# The Retrieval Stack Sheet

**Last verified: July 2026.**

We keep the chapters in this part at order-of-magnitude, so this sheet is the one place the volatile names and prices live. When it disagrees with a provider's docs, the docs win.

## Embeddings and vector stores

A small team picks one embedding model and one store, and both are painful to swap later, so choose once and write the choice down.

- **OpenAI text-embedding-3-large** is the safe default with the widest integration support.
- **Voyage AI** (now part of MongoDB) is the pick when retrieval quality is your bottleneck.
- **Cohere Embed v4** is strong on multilingual work and pairs naturally with Cohere Rerank.
- **BGE-M3** is the open-weight choice when you self-host.
- **pgvector** fits when you already run Postgres and hold well under a hundred million vectors.
- **Pinecone** fits when you want a managed service and zero operations work.
- **Qdrant** and **Weaviate** fit when you want open source, metadata filtering, and native hybrid search.
- **Chroma** fits for local prototypes and evals.
- **Turbopuffer** sits on object storage and fits when the bill at scale is the problem.

## Keyword, hybrid, and rerankers

Production search stacks almost always combine lexical and vector retrieval, then rerank the merged list.

- **BM25** keyword search is still the workhorse; Elasticsearch and OpenSearch are its common homes, and most vector stores now ship it natively.
- **Hybrid fusion** means running both retrievers and merging with reciprocal rank fusion, keeping a few dozen candidates.
- **Rerankers** then reorder those candidates: Cohere Rerank and Voyage rerank-2.5 are the common managed picks, ZeroEntropy's zerank models lead some current leaderboards, and open cross-encoders like the BGE rerankers cover self-hosting.

## Agentic retrieval

Every major provider now lets the model call search as a hosted tool, which turns retrieval into a loop the model drives.

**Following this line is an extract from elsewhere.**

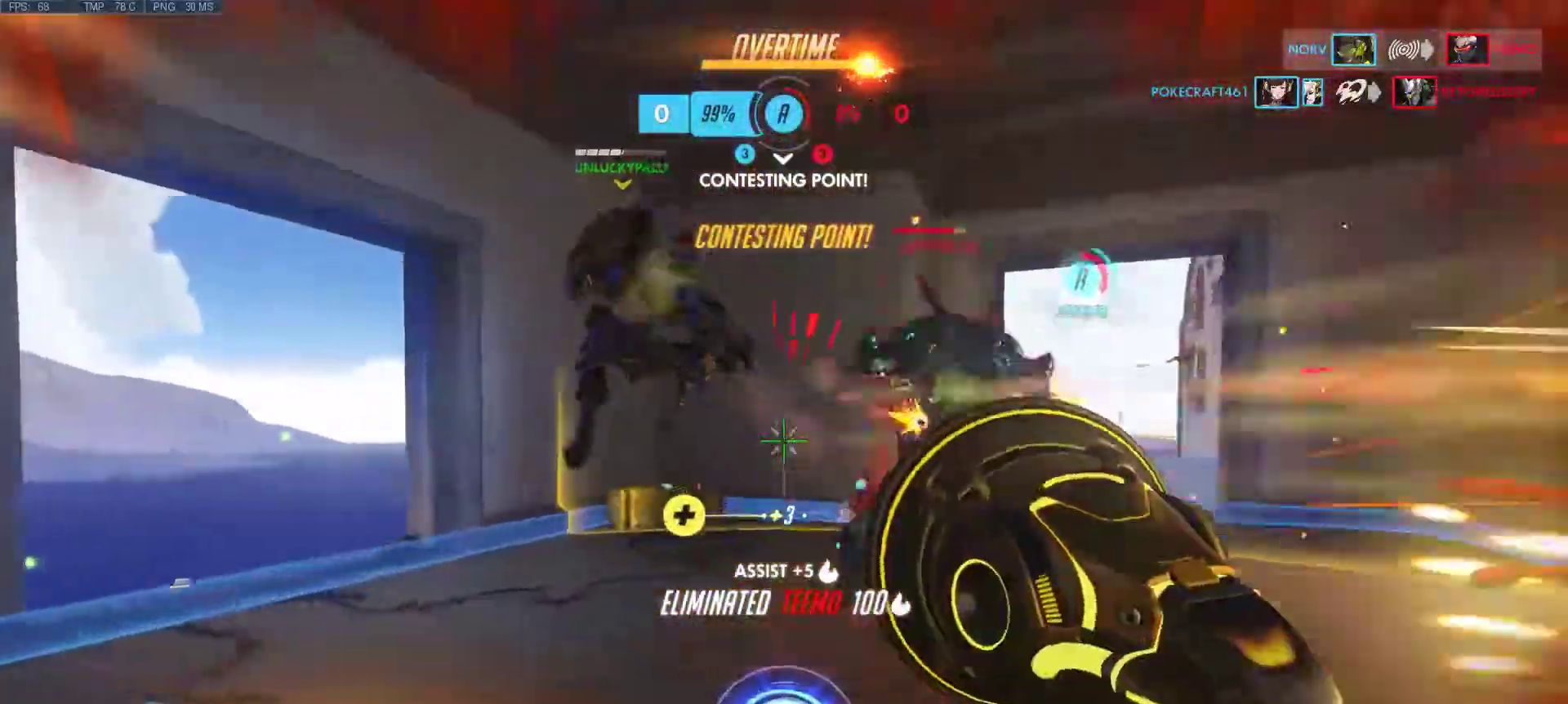
{"keys": ["a", "d"], "mouse": [], "events": [[50, "mouse_mb4", "up"], [117, "mouse_right", "down"], [167, "mouse_left", "down"], [267, "mouse_left", "up"], [267, "mouse_right", "up"], [300, "mouse_left", "down"], [300, "mouse_right", "down"], [400, "mouse_right", "up"], [450, "d", "down"], [450, "mouse_left", "up"]]}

- **OpenAI** offers web search and file search tools in the Responses API; file search is a managed vector store on their side.
- **Anthropic** offers web search and web fetch tools on the Claude API, and you can return your own retrieval as cited search result blocks.
- **Google** offers Grounding with Google Search plus the File Search tool on the Gemini API, a managed RAG service with citations built in.

## Memory tooling

Memory is retrieval pointed at the model's own past, and these are the current approaches.

- **Provider features:** Anthropic's memory tool lets Claude read and write a memory store you host; ChatGPT ships memory as a product feature rather than an API primitive.
- **Mem0** is a managed memory layer that extracts what is worth keeping from each conversation.
- **Zep** builds a temporal knowledge graph (Graphiti) for facts that change over time.
- **Letta**, descended from MemGPT, is an agent runtime where the agent manages its own memory.
- **Plain files** that the agent reads and writes remain a legitimate v1.

## Context features worth knowing

Three pricing levers change the economics of context, all at order-of-magnitude level.

- **Prompt caching:** repeated prefix tokens cost about a tenth of normal input price on current Anthropic and OpenAI models, so cache the system prompt and the documents and pay full price only for the question.
- **Long-context tiers:** standard windows sit in the hundreds of thousands of tokens; million-token tiers exist and typically bill at roughly double past a threshold.
- **Batch discounts:** work that can wait a day costs about half price, and the discount stacks with caching.

Prices and names rot fast, so check the provider's current docs, and this sheet's date, before trusting either.